_Exercise details_: Leave out the pictures and give back all the entries exactly as written.

_Data provided_:
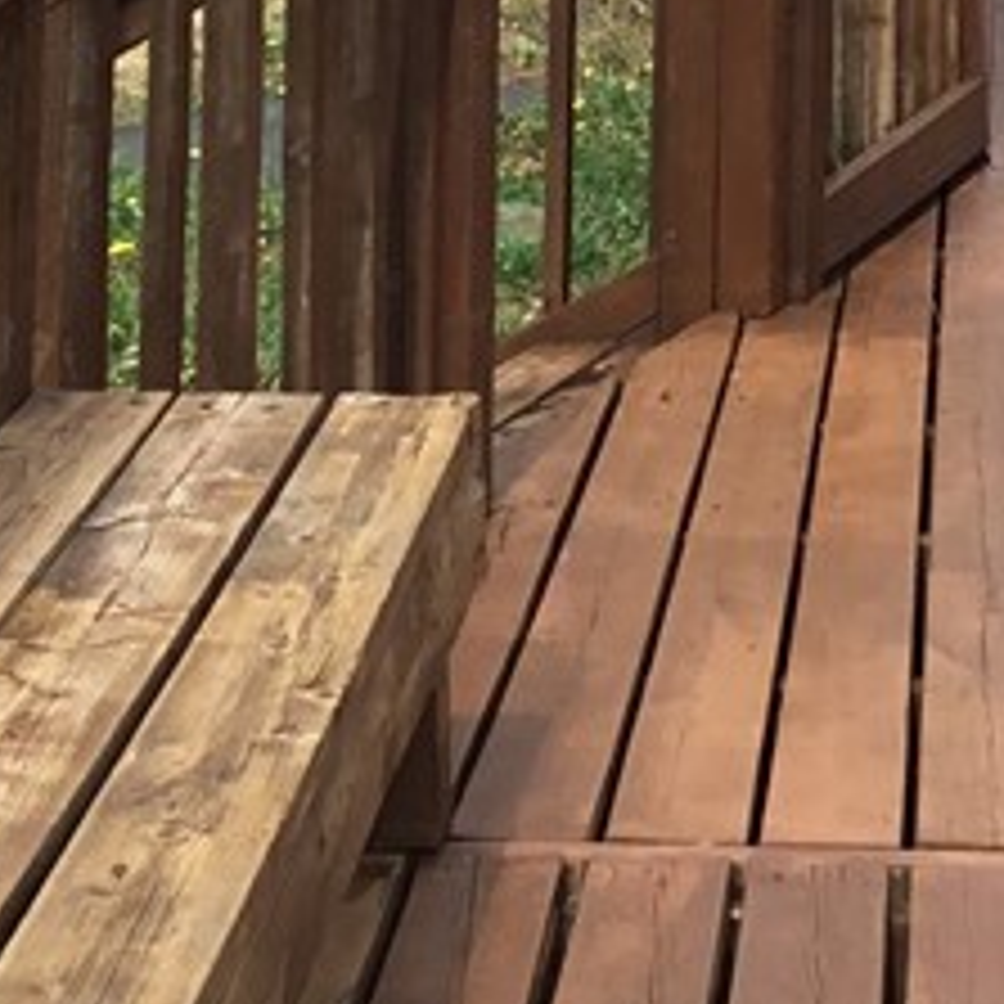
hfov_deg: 13.6
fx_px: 4135
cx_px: 1013
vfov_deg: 13.4
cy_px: -261
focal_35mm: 126
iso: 25
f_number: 2.4
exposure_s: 1/1164
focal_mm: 3.3
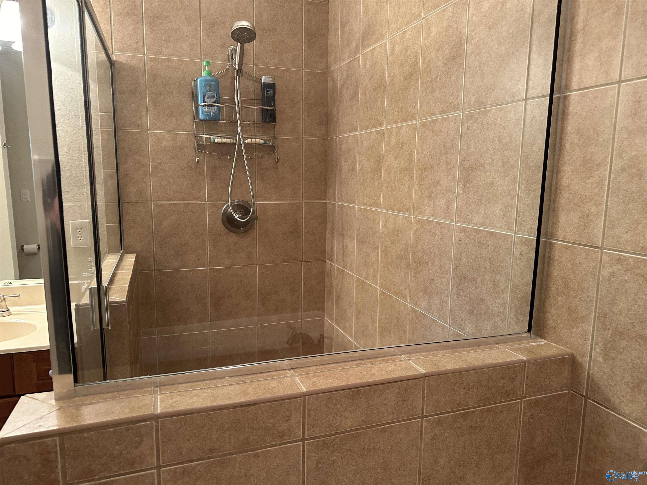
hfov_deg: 71.6
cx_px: 324
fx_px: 449
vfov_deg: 56.8
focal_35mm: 24
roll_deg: -0.2
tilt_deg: -9.1
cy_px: 242
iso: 400
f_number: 1.78
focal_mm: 6.86
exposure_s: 1/60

_The answer_:
hfov_deg: 13.6
fx_px: 4135
cx_px: 1013
vfov_deg: 13.4
cy_px: -261
focal_35mm: 126
iso: 25
f_number: 2.4
exposure_s: 1/1164
focal_mm: 3.3
hfov_deg: 71.6
cx_px: 324
fx_px: 449
vfov_deg: 56.8
focal_35mm: 24
roll_deg: -0.2
tilt_deg: -9.1
cy_px: 242
iso: 400
f_number: 1.78
focal_mm: 6.86
exposure_s: 1/60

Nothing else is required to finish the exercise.